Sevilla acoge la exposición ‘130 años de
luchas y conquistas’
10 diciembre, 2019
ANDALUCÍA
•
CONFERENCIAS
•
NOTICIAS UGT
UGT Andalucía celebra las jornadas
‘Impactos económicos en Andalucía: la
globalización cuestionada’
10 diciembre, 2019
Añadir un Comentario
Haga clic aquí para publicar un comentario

----------------------------------------

Output the text of every item above verbatim, keeping each line as it appears.

Sevilla acoge la exposición ‘130 años de
luchas y conquistas’
10 diciembre, 2019
ANDALUCÍA
•
CONFERENCIAS
•
NOTICIAS UGT
UGT Andalucía celebra las jornadas
‘Impactos económicos en Andalucía: la
globalización cuestionada’
10 diciembre, 2019
Añadir un Comentario
Haga clic aquí para publicar un comentario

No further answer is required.